As The Checkout Line Churns

(I’m ringing up a customer and notice her last name is the same as mine. I have a very uncommon last name, so I made the mistake of mentioning this…) Me: “Your last name is [name]? Mine, too. Wonder if we’re related?” *chuckle* Customer: *very serious* “What is your name?” Me: “Oh, I was joking, we’re not related; almost all of my family lives up in New England.” Customer: *more serious* “What is your name?” Me: “Uhhh…I’m no–” Customer: “Do you have a brother named [brother’s name]?” Me: “Yes, actually…” Customer: “Is your mother [mom’s name]?” Me: “Uh, yeah…” Customer: “And your father’s name is [my estranged father’s name]?” Me: “Well, he’s my biological father, yes.” Customer: *sticks out hand* “Nice to meet you, I’m your step-mother!” (The entire line of about a dozen people behind her gasps, like they were watching a soap opera.) Me: “Oh, God…please don’t tell my father I work here.” Customer: “You know why your father left your mother, right?” Me: “Uh…no?” Customer: “Because she cheated on him with [my stepfather]!” (The line behind her gasps again.) Me: “Oh, okay…” Customer: “You know, your father is very heartbroken about you.

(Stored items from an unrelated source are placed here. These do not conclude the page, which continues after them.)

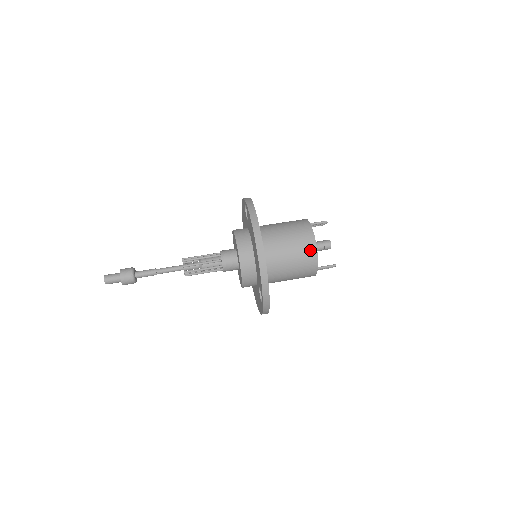
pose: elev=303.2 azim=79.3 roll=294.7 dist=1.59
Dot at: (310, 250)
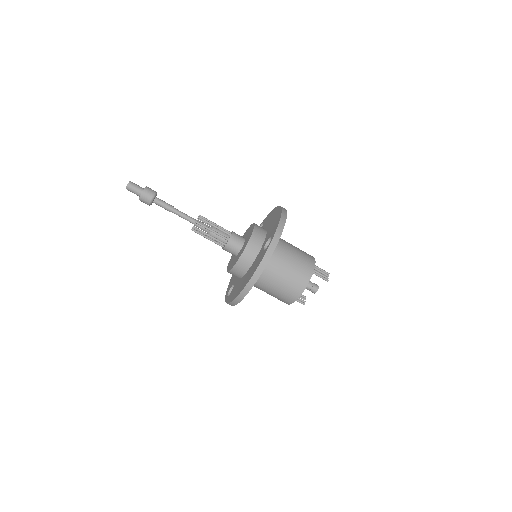
Dot at: (288, 299)
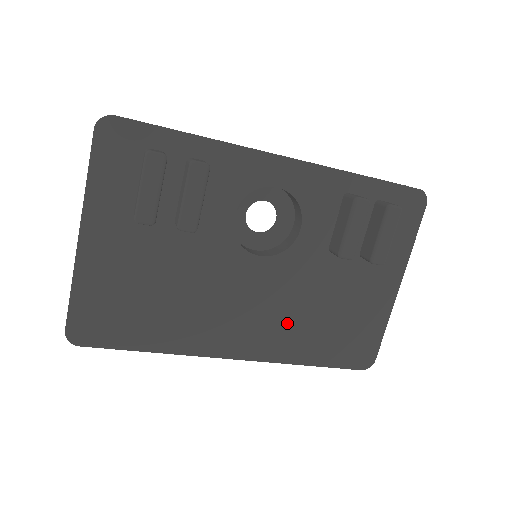
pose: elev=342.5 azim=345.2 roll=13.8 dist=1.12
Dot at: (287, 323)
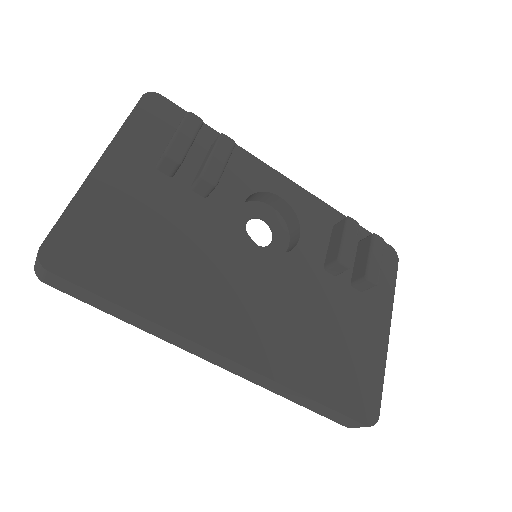
Dot at: (286, 332)
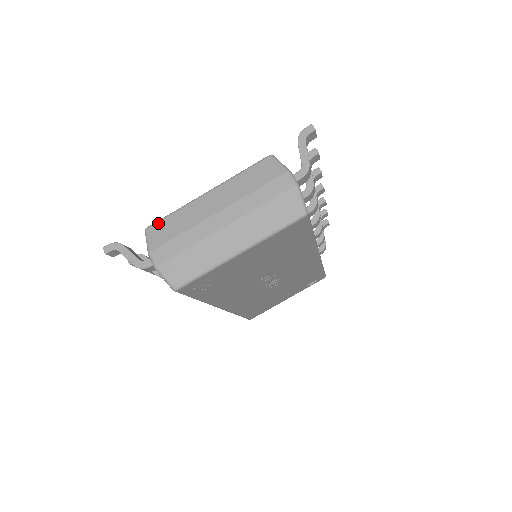
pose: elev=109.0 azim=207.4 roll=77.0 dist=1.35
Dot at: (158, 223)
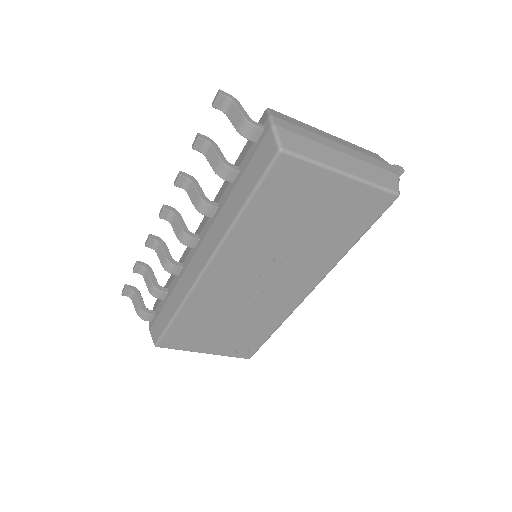
Dot at: occluded
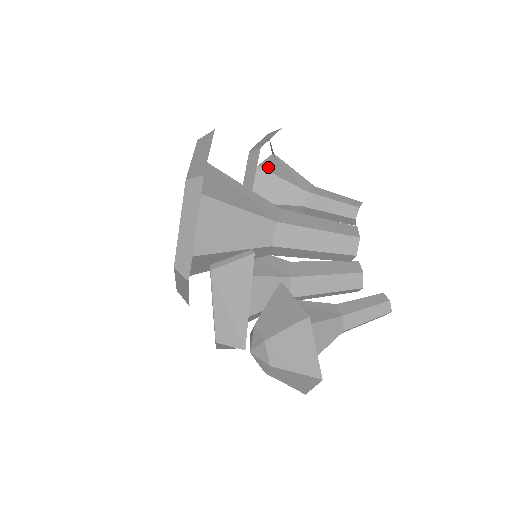
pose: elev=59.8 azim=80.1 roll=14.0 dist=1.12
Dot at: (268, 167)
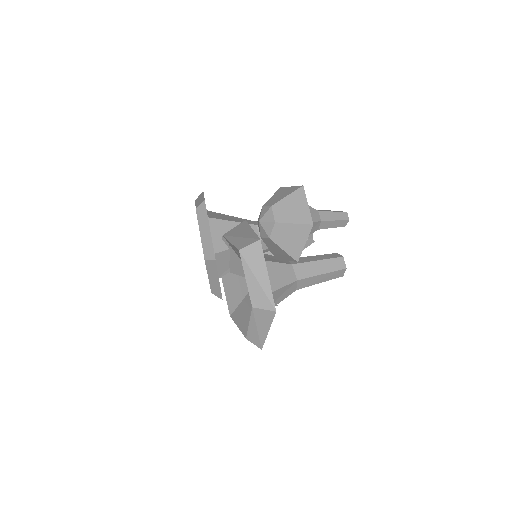
Dot at: occluded
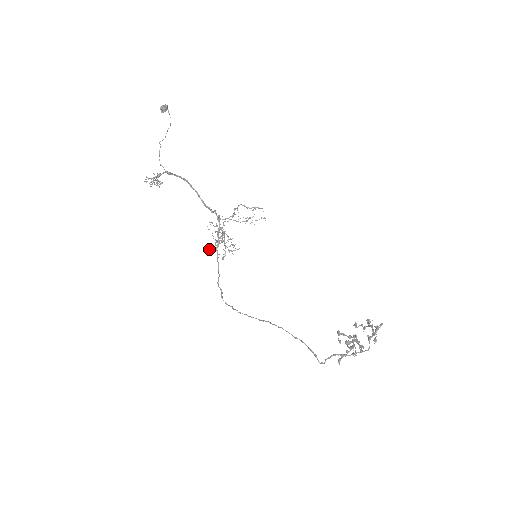
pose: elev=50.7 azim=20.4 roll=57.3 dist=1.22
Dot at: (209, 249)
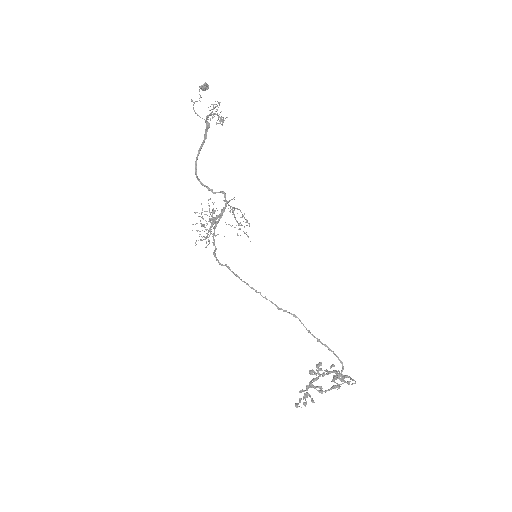
Dot at: occluded
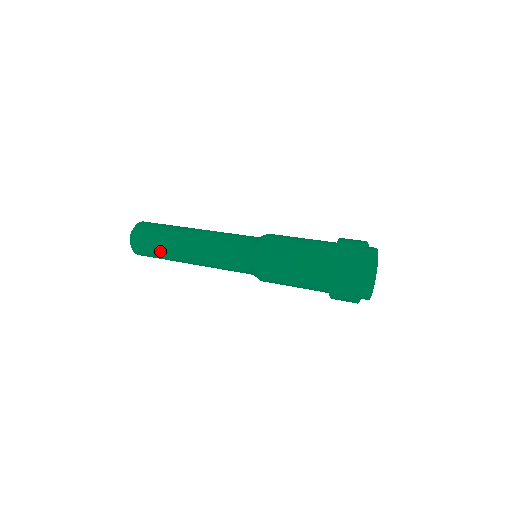
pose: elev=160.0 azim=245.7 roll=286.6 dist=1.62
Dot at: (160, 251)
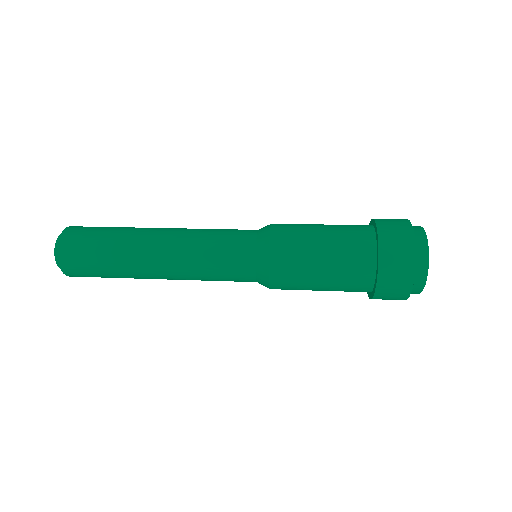
Dot at: (112, 271)
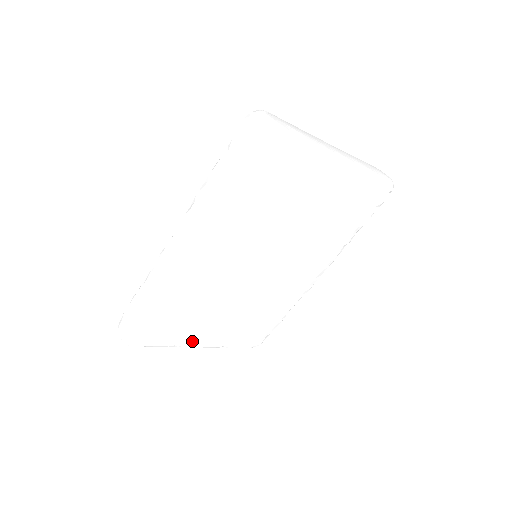
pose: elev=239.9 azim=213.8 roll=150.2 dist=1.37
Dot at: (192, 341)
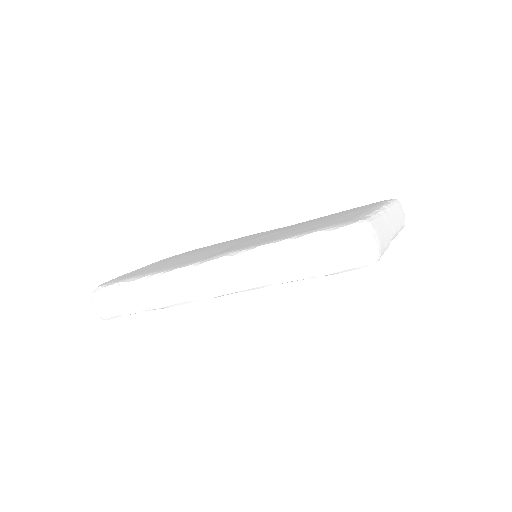
Dot at: occluded
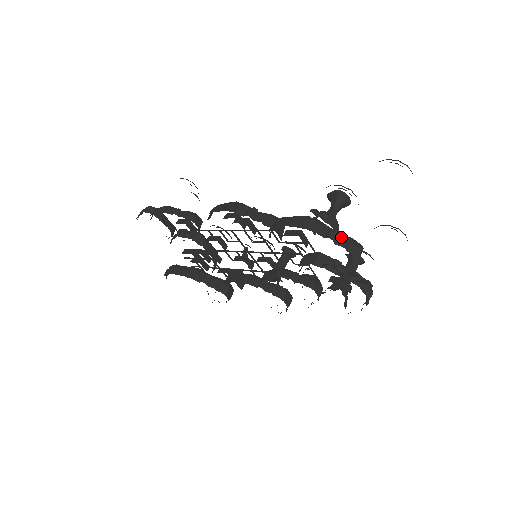
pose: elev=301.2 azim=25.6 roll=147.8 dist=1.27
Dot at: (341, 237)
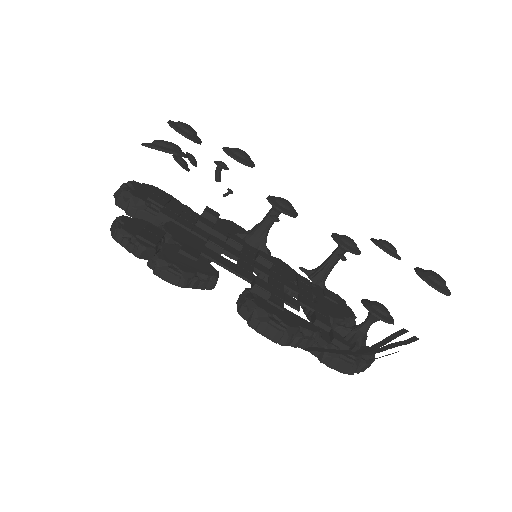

You’ve grown up to be such a beautiful young woman. You should call him and talk to him just so he can see how you’re doing.” Me: “Actually, we don’t–” Customer: “You and I need to go out for coffee sometime. I have a lot of stories to tell you.” Me: “Okay, well–” Customer: “I promise, I’m not an evil stepmother. Well, I’ll see you later, sweetie!” *bounces out the front door* Me: *speechless* Next customer: “Sweetie, are you okay?” Me: *still speechless* Next customer: “Why don’t you take a break? We don’t mind waiting.” Entire line: “No! Go take a break!” Me, to my boss: “Hey, I’m taking a break. I’ll be back in–” Boss: “For God’s sake, go home! I’ll see you on Monday.”